The largest tropical jungle in the world usually monopolizes all headlines, but Brazilian environmentalists often complain that other less media biomes, such as closed (the tropical savanna) are even more punished and do not generate the same international shock. In recent years, deforestation in the jungle had fallen, but in return it had grinding strongly in the ‘closed’, something that has now been corrected. Last year the destruction fell into all the biomes and regions of the country: from the leafy jungles of the North to the South Pampas.
The data is a boost to the work of the Minister of Environment and Climate, Marina Silva, the veteran activist who already in the early 2000s managed to stop deforestation in the first mandate of Luiz Inacio Lula da Silva. For the Mapbiomas coordinator, Tasso Azevedo, the fall is explained by a mixture of factors: the Plan to Combate the Deforestation in the Amazon was rescued that former President Bolsonaro had kept in a drawer, and also created new plans for the rest of biomes, which historically were given less attention.

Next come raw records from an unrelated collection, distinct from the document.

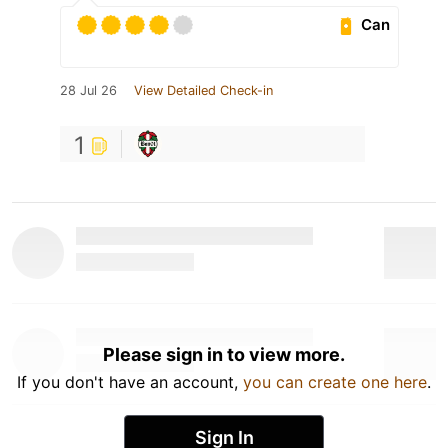
Can
28 Jul 26
View Detailed Check-in
1
Please sign in to view more.
If you don't have an account,
you can create one here
.
Sign In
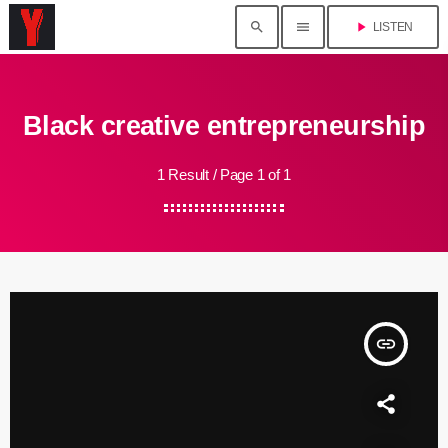
search
menu
play_arrow
LISTEN
Black creative entrepreneurship
1 Result / Page 1 of 1
insert_link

Controls in the field by environmental agents have also increased. If in 2019 (the first year with Bolsonaro in power) just 5% of the deforest territory had been watched in some way, with fines, embargoes or other measures, last year the percentage went to 54%. In addition, to the surprise of many, the control of environmental crimes has advanced not only in federal spheres, but also among the governors of the states, in general conservatives and more reluctant to environmental policies. There are also less known factors, such as a tool that allows banks to access the history of rural properties before granting credits. They began by adding the two main state banks, but since last year practically all financial entities operating in Brazil check that there is no irregularity, which raises pressure on landowners.

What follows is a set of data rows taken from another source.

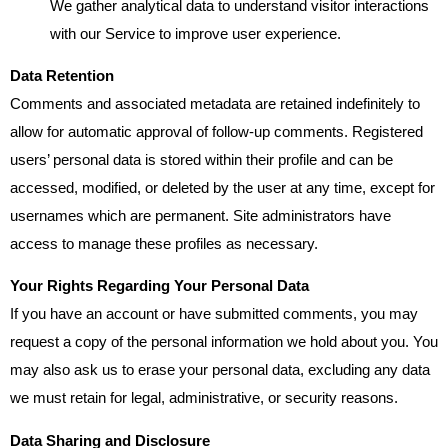
We gather analytical data to understand visitor interactions
with our Service to improve user experience.
Data Retention
Comments and associated metadata are retained indefinitely to
allow for automatic approval of follow-up comments. Registered
users’ personal data is stored within their profile and can be
accessed, modified, or deleted by the user at any time, except for
usernames which are permanent. Site administrators have
access to manage these profiles as necessary.
Your Rights Regarding Your Personal Data
If you have an account or have submitted comments, you may
request a copy of the personal information we hold about you. You
may also ask us to erase your personal data, excluding any data
we must retain for legal, administrative, or security reasons.
Data Sharing and Disclosure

Upon returning to the government two years ago, Lula marked the ambitious goal of ending deforestation (legal and illegal) as late in 2030, something that is viable for Azevedo if the current rhythm is maintained. “It is perfectly possible (..) Everything depends on what happens with the changes of government, but if the policies that work, yes,” he says, he says in a telephone conversation alluding to the presidential elections of 2026.
The situation is improving, but one like this, Brazil remains the country that most deforest in the world, surpassing the democratic republic of the Congo and Indonesia. In the last six years, 9.8 million hectares of native vegetation were lost, an area similar to Andalusia Oa Guatemala. Despite last year’s reduction, more than 3,400 soccer fields of a virgin nature disappeared every day. In the Amazon, this is equivalent to cutting seven trees per second.

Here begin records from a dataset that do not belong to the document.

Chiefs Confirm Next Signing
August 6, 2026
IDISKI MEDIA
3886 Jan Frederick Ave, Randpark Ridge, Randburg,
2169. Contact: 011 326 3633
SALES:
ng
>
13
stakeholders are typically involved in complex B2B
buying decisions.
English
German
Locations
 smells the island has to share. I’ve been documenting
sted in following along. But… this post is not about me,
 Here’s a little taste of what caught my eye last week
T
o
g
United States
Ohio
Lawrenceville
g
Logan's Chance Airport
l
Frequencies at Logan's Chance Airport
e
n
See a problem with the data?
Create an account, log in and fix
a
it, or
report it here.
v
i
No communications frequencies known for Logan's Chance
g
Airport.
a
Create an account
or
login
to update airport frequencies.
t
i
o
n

Although there is much to be done, Lula will surely take breast of the reduction of deforestation rates at the next climate summit, the Cop30, which will take place precisely in the Amazon heart, in the city of Belém do Paraá, in November. Despite the expected difficulties in advancing in climatic commitments in an increasingly fragmented world and, with the US, Brazil will cling to these data to argue before the rich countries that the homework is doing, since deforestation is its main factor of greenhouse gas emissions. Another song is fossil fuels. Lula has already made it clear that he does not plan to give up so quickly to exploit oil deposits.